BEGIN Selected extract

Michigan mom let son waste away from bone cancer and refused treatment as he begged for help say police

Jurors convicted Elizabeth Dubois after prosecutors said she ignored years of pleas for care as her son’s treatable cancer spread.

LAPEER, Mich. — A Michigan judge sentenced Elizabeth Dubois to life in prison without parole after a jury found that she denied medical care to her teenage son for years as he suffered from a rare cancer that prosecutors said could have been treated sooner.

Monday’s sentence capped a case that turned medical neglect into a murder conviction. Dubois, 43, was convicted in January of felony murder and first-degree child abuse in the 2019 death of her son, Austin Raymond. Prosecutors said Raymond repeatedly asked for help as his symptoms worsened, while relatives, child welfare workers and doctors all crossed his path before he died at 19. The immediate consequence now is fixed: the murder conviction carried a mandatory life term.

The punishment came years after the illness first showed itself. Court records say Austin noticed something wrong with his throat in July 2016, when he was 15. By September, he had more trouble eating and speaking. By November, he could no longer eat solid food. At one point, he later testified, he was living mostly on Ramen noodles and Mountain Dew. He said he told his mother again and again that he could not eat and was having trouble breathing. Instead of taking him to a doctor, Austin testified, Dubois told him he “was fine,” blamed allergies and said she did not want to waste gas. His weight dropped sharply, and he estimated that by late 2016 he was about 86 pounds at 5-foot-9.

END Selected extract

| Your instructions |
Pick up the article on the Elizabeth Dubois case right after its last sentence and carry it forward.

BEGIN Data listing

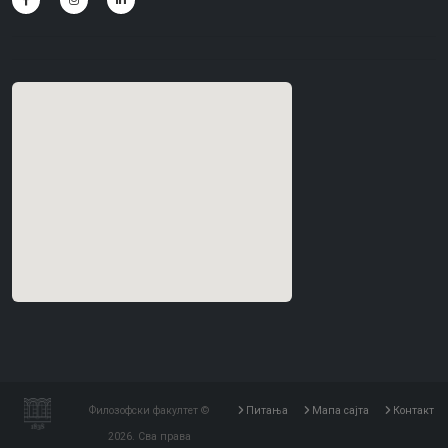
Филозофски факултет ©
Питања
Мапа сајта
Контакт
2026. Сва права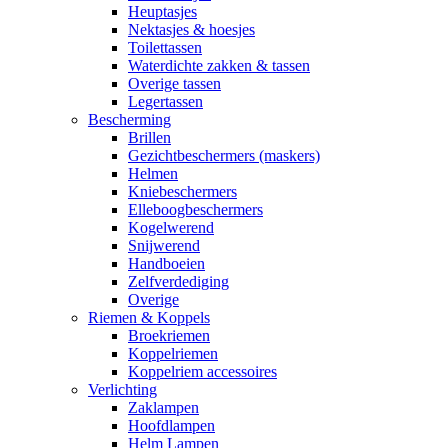
Heuptasjes
Nektasjes & hoesjes
Toilettassen
Waterdichte zakken & tassen
Overige tassen
Legertassen
Bescherming
Brillen
Gezichtbeschermers (maskers)
Helmen
Kniebeschermers
Elleboogbeschermers
Kogelwerend
Snijwerend
Handboeien
Zelfverdediging
Overige
Riemen & Koppels
Broekriemen
Koppelriemen
Koppelriem accessoires
Verlichting
Zaklampen
Hoofdlampen
Helm Lampen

END Data listing

| Answer space |
By then, other adults had started to see what was happening. A Child Protective Services investigator opened an inquiry after Austin’s condition became impossible to miss, according to accounts summarized in the case and later reporting from local media. Prosecutors said the investigator told Dubois to get care for her son. Relatives and Austin’s stepfather eventually helped bring him to appointments, where doctors urged follow-up treatment with specialists. Austin was later diagnosed with chordoma, a rare malignant bone cancer. Court filings identified his cause of death in May 2019 as nasopharyngeal chordoma and dysphagia, both complications from the disease. Prosecutors said the crucial fact was not only that he was sick, but that his sickness was visible, prolonged and repeatedly described to the person responsible for getting him help.

The legal path was unusually long. Dubois was first charged with child abuse, and Austin himself testified at a preliminary examination before his death. After he died on May 20, 2019, prosecutors moved to add murder charges. The dispute over whether they could do that reached the Michigan Court of Appeals, which in 2022 reversed a lower court ruling and allowed the prosecution to pursue felony murder. The appellate opinion laid out the core allegations in stark detail: repeated requests for care, obvious deterioration and no meaningful medical response from Dubois. In January 2026, a jury found her guilty. On March 23, Judge Michael Nolan denied a defense request to set aside that verdict and imposed life without parole on the murder count, plus 15 to 25 years on the child abuse count to run at the same time.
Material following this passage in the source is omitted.